Anthony McGeehan, from Belfast, has been watching and photographing birds since childhood. Today, he leads birdwatching tours and assists BirdWatch Ireland. Widely published in magazines and newspapers, his book Birds Through Irish Eyes (2012) attracted much favourable comment.
Julian Wyllie is one of the last birders who learned to read with The Observer's Book of Birds. Sharing his love for the natural world with a fascination for post-1965 underground music, he worked as a second-hand record dealer, as a dishwasher and for conservation bodies. He lives on Sherkin Island in West Cork, birding or listening to The Fall.
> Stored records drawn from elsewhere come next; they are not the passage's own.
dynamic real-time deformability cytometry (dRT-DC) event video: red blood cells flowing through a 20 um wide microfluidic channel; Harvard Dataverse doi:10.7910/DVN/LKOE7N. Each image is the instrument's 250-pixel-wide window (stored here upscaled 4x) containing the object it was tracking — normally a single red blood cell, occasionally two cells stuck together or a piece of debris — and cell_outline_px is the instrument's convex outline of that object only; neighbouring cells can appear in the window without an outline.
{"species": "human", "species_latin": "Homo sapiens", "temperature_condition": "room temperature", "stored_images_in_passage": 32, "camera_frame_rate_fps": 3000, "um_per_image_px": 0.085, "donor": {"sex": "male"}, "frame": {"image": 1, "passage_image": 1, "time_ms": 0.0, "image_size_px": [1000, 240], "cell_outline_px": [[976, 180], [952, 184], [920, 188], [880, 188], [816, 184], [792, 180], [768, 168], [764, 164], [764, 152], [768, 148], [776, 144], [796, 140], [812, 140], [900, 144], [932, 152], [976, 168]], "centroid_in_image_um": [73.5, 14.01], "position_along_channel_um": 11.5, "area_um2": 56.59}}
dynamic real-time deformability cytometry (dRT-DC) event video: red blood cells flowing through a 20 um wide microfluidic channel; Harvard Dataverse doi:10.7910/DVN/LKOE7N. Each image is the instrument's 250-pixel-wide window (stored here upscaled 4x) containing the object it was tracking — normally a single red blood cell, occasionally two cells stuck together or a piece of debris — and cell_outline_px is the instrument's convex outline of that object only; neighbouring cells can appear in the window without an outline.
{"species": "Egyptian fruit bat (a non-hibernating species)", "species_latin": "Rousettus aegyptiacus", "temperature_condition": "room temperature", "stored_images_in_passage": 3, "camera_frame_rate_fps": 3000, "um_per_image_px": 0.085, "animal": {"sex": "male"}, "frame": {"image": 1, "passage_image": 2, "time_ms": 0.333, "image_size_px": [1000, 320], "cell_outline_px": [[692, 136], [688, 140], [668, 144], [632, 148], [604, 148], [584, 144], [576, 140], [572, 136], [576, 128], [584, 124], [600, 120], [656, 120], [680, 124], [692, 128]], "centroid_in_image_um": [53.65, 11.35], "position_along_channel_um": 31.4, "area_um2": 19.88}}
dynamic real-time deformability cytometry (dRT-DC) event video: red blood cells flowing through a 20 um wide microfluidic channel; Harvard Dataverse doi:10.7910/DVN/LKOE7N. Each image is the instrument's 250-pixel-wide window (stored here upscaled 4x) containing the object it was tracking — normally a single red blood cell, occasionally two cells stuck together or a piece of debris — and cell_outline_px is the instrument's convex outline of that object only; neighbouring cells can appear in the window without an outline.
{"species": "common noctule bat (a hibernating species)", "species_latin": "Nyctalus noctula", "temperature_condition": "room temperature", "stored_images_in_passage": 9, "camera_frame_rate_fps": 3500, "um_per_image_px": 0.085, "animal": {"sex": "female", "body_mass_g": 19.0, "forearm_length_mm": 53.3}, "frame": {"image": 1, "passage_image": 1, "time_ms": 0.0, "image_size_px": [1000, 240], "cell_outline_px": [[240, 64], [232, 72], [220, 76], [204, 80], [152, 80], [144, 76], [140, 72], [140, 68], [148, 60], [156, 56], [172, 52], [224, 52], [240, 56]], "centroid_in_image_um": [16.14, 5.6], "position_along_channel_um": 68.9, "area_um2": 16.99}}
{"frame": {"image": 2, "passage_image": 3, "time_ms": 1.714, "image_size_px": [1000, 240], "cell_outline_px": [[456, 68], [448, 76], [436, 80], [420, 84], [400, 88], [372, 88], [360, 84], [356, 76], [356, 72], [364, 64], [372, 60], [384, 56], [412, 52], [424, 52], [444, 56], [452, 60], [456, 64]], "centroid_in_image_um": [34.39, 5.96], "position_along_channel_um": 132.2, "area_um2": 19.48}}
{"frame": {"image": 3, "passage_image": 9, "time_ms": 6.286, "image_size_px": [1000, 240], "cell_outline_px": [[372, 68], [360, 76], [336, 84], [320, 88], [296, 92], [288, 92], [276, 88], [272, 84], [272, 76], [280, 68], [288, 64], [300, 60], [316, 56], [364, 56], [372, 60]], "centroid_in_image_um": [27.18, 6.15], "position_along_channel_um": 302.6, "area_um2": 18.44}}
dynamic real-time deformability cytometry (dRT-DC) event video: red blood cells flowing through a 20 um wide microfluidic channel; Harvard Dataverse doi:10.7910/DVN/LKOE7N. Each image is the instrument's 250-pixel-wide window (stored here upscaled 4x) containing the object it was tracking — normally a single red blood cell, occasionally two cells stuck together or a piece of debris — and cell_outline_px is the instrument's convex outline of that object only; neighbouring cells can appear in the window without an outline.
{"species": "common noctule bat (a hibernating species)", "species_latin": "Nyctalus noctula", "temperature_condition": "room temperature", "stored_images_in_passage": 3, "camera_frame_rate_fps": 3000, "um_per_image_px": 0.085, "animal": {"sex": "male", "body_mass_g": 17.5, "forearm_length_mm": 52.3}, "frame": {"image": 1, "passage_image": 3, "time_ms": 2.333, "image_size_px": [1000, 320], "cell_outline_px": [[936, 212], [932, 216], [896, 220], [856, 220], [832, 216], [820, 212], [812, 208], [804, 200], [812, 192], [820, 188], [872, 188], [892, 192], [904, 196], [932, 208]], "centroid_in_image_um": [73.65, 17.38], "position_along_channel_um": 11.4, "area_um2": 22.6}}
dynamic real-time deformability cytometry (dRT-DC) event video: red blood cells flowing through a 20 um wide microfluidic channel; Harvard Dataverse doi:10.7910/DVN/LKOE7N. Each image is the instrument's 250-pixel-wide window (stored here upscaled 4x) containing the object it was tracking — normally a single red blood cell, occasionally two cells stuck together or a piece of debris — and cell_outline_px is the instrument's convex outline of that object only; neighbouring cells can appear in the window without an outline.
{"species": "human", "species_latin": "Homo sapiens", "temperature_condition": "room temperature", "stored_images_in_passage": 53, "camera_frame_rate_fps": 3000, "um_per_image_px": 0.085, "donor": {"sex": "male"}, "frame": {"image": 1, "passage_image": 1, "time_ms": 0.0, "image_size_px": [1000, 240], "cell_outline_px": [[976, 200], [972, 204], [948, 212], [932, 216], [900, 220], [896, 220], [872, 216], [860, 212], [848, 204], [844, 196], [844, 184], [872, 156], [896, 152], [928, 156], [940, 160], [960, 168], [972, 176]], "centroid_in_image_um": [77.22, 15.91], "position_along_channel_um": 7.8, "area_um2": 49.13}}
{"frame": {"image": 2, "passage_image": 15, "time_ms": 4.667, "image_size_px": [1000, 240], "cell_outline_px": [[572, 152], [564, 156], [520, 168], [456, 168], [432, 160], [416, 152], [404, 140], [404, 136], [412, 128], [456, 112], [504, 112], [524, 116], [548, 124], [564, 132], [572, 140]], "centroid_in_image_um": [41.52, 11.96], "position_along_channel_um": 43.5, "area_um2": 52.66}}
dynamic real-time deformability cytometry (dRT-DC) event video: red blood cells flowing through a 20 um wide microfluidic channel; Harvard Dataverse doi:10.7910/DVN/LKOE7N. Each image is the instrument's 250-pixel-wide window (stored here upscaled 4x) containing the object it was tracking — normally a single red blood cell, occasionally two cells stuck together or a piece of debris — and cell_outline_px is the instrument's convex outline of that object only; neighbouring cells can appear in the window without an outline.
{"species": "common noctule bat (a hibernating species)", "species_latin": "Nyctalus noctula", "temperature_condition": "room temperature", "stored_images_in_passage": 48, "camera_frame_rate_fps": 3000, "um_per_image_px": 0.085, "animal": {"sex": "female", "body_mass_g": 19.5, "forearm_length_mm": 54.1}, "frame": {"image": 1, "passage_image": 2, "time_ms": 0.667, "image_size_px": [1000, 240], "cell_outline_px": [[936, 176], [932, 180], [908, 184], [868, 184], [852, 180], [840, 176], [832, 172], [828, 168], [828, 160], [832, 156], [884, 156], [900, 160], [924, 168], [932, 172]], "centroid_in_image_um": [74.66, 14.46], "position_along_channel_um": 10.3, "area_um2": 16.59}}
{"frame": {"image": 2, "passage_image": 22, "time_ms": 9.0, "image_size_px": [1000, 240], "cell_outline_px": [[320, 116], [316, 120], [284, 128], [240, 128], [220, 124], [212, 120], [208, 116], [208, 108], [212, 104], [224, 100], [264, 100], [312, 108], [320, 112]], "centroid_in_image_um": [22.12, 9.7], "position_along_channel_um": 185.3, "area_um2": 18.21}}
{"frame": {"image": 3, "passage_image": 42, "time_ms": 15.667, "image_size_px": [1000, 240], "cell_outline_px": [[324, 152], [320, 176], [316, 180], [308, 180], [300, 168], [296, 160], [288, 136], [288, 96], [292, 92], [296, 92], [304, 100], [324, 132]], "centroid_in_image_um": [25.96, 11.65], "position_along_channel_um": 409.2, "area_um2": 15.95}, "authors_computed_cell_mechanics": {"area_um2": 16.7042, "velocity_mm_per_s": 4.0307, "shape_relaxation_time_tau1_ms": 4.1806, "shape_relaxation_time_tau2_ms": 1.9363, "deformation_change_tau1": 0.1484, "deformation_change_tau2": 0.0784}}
"This is Anthony’s second book within two years concerning Irish birds. The first half of the book is a series of 25 short chapters concerning the lives of birds. There are chapters for instance on longevity, migration, one entitled Blackcap’s Belle Époque, a chapter that just had to be included as Ireland is so important for wintering Blackcaps, and a chapter entitled Dull as a Dunnock (and we all know where that is going thanks to Nick Davies). These chapters are brilliantly written, combining up-to-date knowledge with Anthony’s acute vision of the natural world. The second half of the book concerns the lives of 80 of Ireland’s familiar birds. Anthony has used his vast first-hand experience of observing birds, not at a gallop, but at the slow methodical pace which has allowed him to observe the tiniest detail of birds’ everyday lives. Each of the species accounts is meticulously written and engages the reader throughout and will be sure to encourage readers to sharpen their own observations. The book is lavishly illustrated with wonderful photographs.
And yet again, The Collins Press has produced a book of outstanding quality which will appeal not only to Irish but British birdwatchers as well."